Nitric oxide inhibits basolateral 10-pS Cl channels through the cGMP/PKG signaling pathway in the thick ascending limb of C57BL/6 mice.

We used patch-clamp techniques to examine whether nitric oxide (NO) decreases NaCl reabsorption by suppressing basolateral 10-pS Cl channels in the thick ascending limb (TAL). Both the NO synthase substrate l-arginine (l-Arg) and the NO donor -nitroso--acetylpenicillamine significantly inhibited 10-pS Cl channel activity in the TAL. The inhibitory effect of l-Arg on Cl channels was completely abolished in the presence of the NO synthase inhibitor or NO scavenger.
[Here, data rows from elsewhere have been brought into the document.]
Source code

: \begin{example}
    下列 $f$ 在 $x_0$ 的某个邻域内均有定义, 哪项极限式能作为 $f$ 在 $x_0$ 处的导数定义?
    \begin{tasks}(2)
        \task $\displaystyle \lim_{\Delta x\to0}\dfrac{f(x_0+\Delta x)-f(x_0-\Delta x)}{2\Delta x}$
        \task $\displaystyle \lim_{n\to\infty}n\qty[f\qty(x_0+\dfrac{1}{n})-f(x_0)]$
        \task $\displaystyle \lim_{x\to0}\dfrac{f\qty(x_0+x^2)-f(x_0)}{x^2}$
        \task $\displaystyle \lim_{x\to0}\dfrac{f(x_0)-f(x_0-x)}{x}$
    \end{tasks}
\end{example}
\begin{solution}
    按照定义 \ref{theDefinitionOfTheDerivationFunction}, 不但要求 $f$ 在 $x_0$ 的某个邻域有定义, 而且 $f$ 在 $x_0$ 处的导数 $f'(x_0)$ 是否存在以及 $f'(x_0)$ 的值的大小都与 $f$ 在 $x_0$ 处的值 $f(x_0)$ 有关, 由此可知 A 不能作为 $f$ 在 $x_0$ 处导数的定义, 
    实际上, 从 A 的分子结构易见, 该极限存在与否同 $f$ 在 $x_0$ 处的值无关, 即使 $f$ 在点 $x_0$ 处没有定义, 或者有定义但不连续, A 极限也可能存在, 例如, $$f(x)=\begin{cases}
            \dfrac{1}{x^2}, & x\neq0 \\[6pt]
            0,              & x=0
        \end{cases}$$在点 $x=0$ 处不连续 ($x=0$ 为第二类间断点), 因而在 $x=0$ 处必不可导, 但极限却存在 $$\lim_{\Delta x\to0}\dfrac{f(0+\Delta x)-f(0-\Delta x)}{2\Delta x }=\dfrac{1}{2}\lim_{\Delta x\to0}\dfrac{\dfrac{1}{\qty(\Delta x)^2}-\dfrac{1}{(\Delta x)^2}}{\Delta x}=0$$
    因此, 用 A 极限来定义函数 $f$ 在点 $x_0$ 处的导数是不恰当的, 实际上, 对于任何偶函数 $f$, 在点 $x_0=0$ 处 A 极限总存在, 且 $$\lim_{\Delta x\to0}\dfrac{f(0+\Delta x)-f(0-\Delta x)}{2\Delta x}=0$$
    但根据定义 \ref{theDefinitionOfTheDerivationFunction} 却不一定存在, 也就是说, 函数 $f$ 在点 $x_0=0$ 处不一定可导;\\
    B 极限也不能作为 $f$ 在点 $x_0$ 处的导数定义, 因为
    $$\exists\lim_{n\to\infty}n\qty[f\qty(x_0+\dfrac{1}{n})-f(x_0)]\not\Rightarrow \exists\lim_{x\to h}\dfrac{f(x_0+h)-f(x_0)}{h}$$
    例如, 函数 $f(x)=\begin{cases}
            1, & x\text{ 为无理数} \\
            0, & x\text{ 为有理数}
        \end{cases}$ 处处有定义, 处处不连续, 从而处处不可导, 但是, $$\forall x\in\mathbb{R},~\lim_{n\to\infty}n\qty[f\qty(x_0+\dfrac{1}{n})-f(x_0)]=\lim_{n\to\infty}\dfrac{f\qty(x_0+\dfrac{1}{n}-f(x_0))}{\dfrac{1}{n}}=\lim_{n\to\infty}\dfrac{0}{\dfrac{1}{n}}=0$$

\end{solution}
Moreover, inhibition of soluble guanylyl cyclase abrogated the effect of l-Arg on Cl channels, whereas the cGMP analog 8-bromo-cGMP (8-BrcGMP) mimicked the effect of l-Arg and significantly decreased 10-pS Cl channel activity, indicating that NO inhibits basolateral Cl channels by increasing cGMP production. Furthermore, treatment of the TAL with a PKG inhibitor blocked the effect of l-Arg and 8-BrcGMP on Cl channels, respectively. In contrast, a phosphodiesterase 2 inhibitor had no significant effect on l-Arg or 8-BrcGMP-induced inhibition of Cl channels. Therefore, we conclude that NO decreases basolateral 10-pS Cl channel activity through a cGMP-dependent PKG pathway, which may contribute to the natriuretic and diuretic effects of NO in vivo.